Stored data entries:
################

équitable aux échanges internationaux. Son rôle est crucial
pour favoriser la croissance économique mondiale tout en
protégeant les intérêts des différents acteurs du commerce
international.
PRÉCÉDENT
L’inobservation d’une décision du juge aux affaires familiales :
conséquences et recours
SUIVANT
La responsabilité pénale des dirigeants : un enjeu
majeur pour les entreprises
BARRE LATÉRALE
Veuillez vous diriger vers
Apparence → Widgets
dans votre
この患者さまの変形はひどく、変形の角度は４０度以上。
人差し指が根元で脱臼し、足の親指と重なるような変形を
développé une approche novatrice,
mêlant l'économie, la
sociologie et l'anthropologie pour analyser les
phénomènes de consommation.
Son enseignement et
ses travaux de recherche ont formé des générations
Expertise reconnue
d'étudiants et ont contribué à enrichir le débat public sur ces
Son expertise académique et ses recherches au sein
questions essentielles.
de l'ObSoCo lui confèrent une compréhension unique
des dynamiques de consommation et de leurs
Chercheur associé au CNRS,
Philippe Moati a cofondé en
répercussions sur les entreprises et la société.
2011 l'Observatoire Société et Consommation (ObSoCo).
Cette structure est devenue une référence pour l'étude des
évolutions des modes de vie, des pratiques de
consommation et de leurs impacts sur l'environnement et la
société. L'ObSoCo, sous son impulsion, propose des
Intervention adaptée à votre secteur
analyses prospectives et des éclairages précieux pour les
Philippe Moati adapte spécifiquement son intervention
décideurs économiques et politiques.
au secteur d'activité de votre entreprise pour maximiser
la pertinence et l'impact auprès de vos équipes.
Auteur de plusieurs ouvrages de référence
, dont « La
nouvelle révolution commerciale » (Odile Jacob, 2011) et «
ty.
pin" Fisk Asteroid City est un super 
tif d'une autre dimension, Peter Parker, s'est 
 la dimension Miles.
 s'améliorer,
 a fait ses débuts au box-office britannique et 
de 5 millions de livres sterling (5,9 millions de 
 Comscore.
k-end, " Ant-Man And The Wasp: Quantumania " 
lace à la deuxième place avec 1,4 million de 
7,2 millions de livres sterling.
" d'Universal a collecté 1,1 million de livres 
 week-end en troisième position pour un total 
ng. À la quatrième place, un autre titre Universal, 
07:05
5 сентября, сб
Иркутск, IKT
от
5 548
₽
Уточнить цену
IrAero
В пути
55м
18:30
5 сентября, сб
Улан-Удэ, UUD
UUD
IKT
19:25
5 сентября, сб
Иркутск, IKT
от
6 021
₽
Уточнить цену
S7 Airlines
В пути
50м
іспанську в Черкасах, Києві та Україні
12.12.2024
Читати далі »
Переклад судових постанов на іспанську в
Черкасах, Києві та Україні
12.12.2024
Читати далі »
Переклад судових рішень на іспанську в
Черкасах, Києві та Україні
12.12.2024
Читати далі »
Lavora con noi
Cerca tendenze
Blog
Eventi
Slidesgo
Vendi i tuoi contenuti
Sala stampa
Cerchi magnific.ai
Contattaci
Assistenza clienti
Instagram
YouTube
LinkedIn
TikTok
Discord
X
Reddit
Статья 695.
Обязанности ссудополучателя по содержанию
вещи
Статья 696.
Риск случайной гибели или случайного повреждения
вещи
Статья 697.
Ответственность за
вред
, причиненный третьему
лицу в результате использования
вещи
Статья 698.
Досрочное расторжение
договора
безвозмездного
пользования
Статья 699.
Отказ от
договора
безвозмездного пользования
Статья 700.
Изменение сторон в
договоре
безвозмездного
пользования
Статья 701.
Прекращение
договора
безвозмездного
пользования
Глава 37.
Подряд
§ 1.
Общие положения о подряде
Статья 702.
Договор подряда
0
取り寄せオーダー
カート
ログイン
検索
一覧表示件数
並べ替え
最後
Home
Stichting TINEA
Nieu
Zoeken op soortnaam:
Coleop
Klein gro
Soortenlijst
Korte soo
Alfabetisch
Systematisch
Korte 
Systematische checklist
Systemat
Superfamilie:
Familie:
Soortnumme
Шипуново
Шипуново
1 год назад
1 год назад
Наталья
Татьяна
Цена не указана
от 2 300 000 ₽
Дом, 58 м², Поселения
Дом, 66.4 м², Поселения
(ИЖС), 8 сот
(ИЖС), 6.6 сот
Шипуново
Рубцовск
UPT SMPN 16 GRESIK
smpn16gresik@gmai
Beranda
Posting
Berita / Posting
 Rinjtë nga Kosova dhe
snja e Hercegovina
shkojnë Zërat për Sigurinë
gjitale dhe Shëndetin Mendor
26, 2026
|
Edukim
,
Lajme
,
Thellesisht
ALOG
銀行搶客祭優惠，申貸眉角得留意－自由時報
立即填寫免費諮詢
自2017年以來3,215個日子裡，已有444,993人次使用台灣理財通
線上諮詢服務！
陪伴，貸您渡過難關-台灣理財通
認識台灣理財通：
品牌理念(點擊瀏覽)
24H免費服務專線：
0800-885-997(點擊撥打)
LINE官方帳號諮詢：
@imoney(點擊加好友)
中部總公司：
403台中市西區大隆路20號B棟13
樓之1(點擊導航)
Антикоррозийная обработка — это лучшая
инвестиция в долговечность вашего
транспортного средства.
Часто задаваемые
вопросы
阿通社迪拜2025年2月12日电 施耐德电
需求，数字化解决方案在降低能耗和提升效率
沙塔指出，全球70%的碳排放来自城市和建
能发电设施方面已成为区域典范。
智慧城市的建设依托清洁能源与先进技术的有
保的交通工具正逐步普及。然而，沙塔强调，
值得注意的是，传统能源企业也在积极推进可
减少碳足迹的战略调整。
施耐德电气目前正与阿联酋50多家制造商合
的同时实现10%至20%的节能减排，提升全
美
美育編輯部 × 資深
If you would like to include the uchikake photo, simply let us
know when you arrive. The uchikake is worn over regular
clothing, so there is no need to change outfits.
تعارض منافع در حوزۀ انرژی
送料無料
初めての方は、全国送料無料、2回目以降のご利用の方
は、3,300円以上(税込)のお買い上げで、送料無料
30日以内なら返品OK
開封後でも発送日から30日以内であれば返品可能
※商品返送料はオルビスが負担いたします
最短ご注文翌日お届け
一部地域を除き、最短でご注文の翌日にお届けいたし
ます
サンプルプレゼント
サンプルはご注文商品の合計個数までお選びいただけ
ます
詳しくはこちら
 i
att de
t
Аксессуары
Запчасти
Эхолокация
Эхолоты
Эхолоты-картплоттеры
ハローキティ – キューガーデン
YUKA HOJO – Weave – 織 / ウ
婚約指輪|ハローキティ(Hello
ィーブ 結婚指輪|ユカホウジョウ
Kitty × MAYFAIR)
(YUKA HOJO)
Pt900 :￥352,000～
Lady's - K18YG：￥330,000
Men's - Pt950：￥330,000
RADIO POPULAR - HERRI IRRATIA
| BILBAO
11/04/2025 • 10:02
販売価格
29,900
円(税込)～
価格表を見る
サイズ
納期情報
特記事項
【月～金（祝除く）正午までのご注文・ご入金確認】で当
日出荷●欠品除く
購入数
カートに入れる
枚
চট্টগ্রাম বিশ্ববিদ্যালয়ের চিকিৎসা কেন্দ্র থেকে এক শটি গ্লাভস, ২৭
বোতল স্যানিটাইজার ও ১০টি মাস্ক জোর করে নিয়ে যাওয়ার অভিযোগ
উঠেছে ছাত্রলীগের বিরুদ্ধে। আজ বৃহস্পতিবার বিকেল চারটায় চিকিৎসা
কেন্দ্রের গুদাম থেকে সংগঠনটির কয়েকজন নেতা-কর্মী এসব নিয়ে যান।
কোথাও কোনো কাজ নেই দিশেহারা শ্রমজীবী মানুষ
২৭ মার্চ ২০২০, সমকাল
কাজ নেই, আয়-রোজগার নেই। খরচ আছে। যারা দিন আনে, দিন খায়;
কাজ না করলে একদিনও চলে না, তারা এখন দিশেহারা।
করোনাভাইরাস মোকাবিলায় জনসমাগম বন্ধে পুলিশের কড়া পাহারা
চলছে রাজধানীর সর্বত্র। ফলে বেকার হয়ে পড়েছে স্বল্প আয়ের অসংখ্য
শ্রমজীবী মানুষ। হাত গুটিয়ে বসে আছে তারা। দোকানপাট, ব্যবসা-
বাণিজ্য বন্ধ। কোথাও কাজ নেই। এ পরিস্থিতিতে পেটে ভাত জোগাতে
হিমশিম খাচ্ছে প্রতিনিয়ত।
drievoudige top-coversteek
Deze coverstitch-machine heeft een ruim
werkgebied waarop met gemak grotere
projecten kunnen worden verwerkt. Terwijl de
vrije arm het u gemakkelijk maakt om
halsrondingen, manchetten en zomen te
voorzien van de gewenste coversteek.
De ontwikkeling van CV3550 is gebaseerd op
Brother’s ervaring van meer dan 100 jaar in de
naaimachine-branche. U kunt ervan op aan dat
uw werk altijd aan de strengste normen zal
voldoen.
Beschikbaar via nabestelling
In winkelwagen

################

Can you reproduce word for word the stretch from the start of the records through the line containing "La responsabilité pénale"?

Exercise output:
équitable aux échanges internationaux. Son rôle est crucial
pour favoriser la croissance économique mondiale tout en
protégeant les intérêts des différents acteurs du commerce
international.
PRÉCÉDENT
L’inobservation d’une décision du juge aux affaires familiales :
conséquences et recours
SUIVANT
La responsabilité pénale des dirigeants : un enjeu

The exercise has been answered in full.